Um halb sechs öffnet sich die Tür. Nicht zaghaft. Guten Morgen, Aufstehen, wir machen das Bett. Ich bin schon wach, habe darauf gewartet. Äußerlich entspannt, innerlich angespannt, etwas verspannt. Das harte Bett ist schuld daran. Dafür spielt der Homer in mir Bettchen rauf und Bettchen runter. Kein Frühstück, einzig eine Tablette und ein Schluck Wasser. Um zehn nach sechs einnehmen, dann warten. Ich warte aber jetzt schon. Die Rache der Magd vertreibt das Warten. Tablette rein, Bettchen runter, Wurschtigkeit.
Dämmernd öffne ich die Augen, alles gut. Wir fahren. Rein in den Lift, Smalltalk, der mir entfallen ist.
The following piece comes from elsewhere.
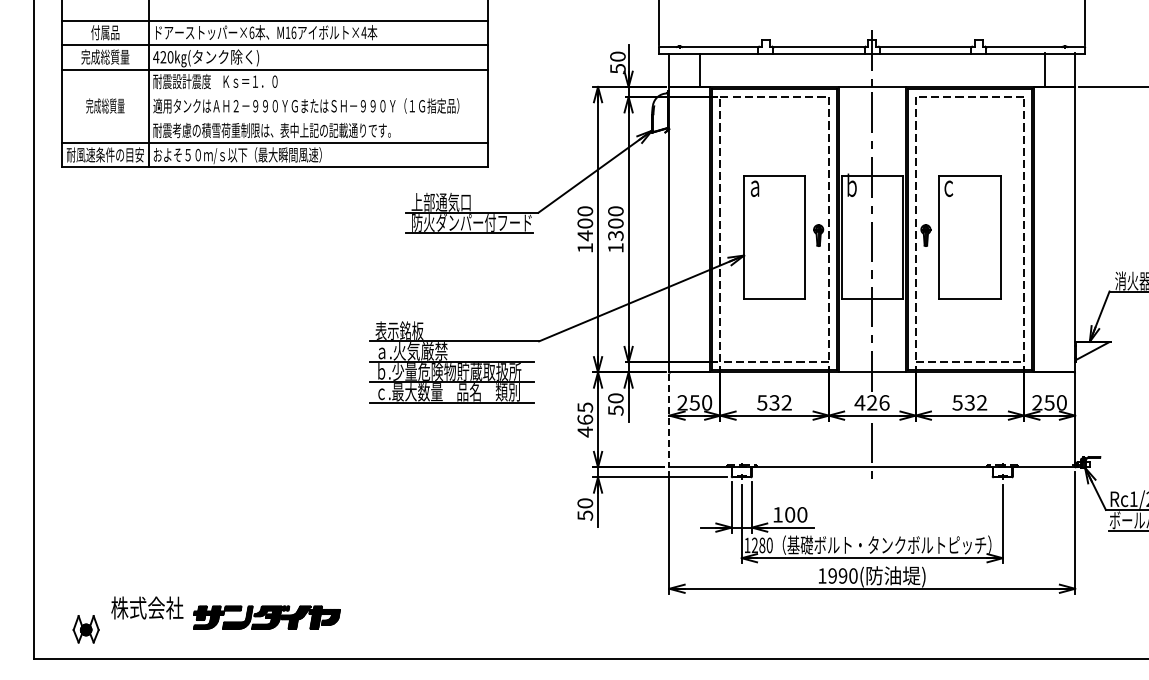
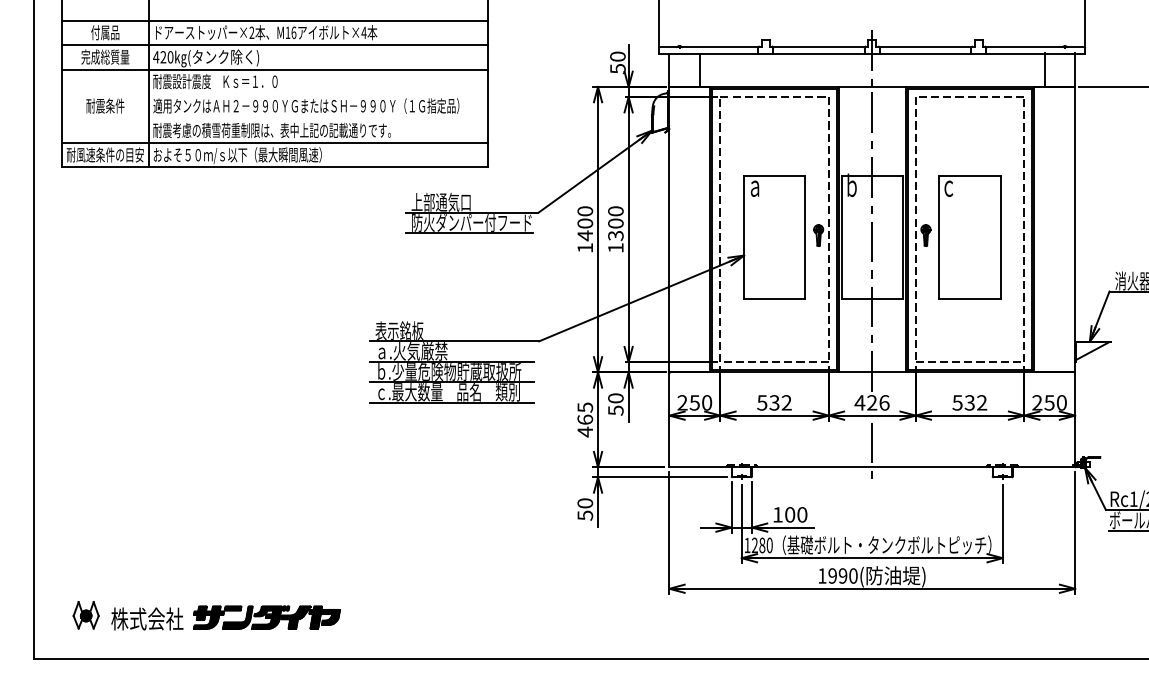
text at (251, 32): ×6 -> ×2
text at (105, 105): 完成総質量 -> 耐震条件
line at (669, 420): dashed -> solid
text at (147, 607) position: (147, 607) -> (147, 618)
part at (85, 629) position: (85, 629) -> (85, 615)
Entlang in einem Labyrinth, die Pille tuscht, schemenhafte Wesen leiten mich. Grell fällt das Licht in den Saal, ich bin einer von acht. Rechts hinten werde ich abgestellt, sedierte Körper neben mir. Ich bin der jüngste und frischeste in der bunten Runde. Gebrabbel von den Liegenden, klare Worte von den Stehenden. Ich fühl mich gut. Munter und aufgeregt, aber irgendwie weniger verkrampft. Tja, die Wurschtigkeit.
Weiter. Die Augen starr offen und mittlerweile bei bester Laune. Wann hast denn die Tablette genommen? Um zehn nach sechs, genau, wie sie mir das gesagt hat. Augenverdrehen. Na super, denk ich mir. Bettina, meine Begleitung auf der Reise in den OP, merkt, wie wach ich bin. Was soll`s, so kann ich wenigstens beim Umschichten mithelfen.
Von einer Trage auf die nächste. Mein kesses Kleidchen weht herum. Aufsetzen, jetzt könnte es ein wenig weh tun. Eine Verniedlichung vor dem Herrn, die Wurschtigkeit lässt nach. Angespannt, gar verkrampft, richte ich mich auf. Gerätschaften und grelles Licht, Mundschutz an Mundschutz und dazwischen wird eine Nadel hochgezogen. Kreuzstich. Vereisen, es zieht, es zwickt, ich weiche instinktiv weg. Ruhig sitzen bleiben und Katzenbuckel machen. Getan wie mir geheißen, hochgradig unangenehm.
Wieder flach, der erste Schock ist weggespritzt. Bettina spricht mir zu, ich hab ihre Hand fest gedrückt. Mein Zugang in der Armbeuge wird bearbeitet, etwas kühl fließt es in mich hinein. Ich bekomme noch große Ohrhörer und der Kratky läutet die acht Uhr Nachrichten ein. Freundliche Augen blicken mich an, dann wird ein Tuch hochgezogen, mein Kleidchen wird weggeschoben und vage bekomme ich noch mit, wie eine Art Bohrer betätigt wird. Das Knie wird berührt, aber mehr spüre ich schon nicht mehr.
Ö3 Nachrichten, es ist neun. Oh, ich bin ja noch immer da. Die nächsten zwei Stunden vegetiere ich in einem Zustand aus Wachsein und Schlaf dahin. Bekannte Lieder klingeln, im Knie geht es zu. Geräte werden betätigt, die Beine bewegt. Aber keine Schmerzen. Kurz nach elf wird mein Fuß mit Schleifpapier (gefühlt) gereinigt. Ich schwitze am ganzen Körper. Immer wieder habe ich aufgeblickt und Bettina hat aufgedreht, den Zugang strapaziert.
Schwebend komme ich in den Aufwachraum. Freundlichkeit von mir und von allen Seiten. Ich bekomme ein Mittel, den Sauerstoff direkt in die Nase und schlafe ein.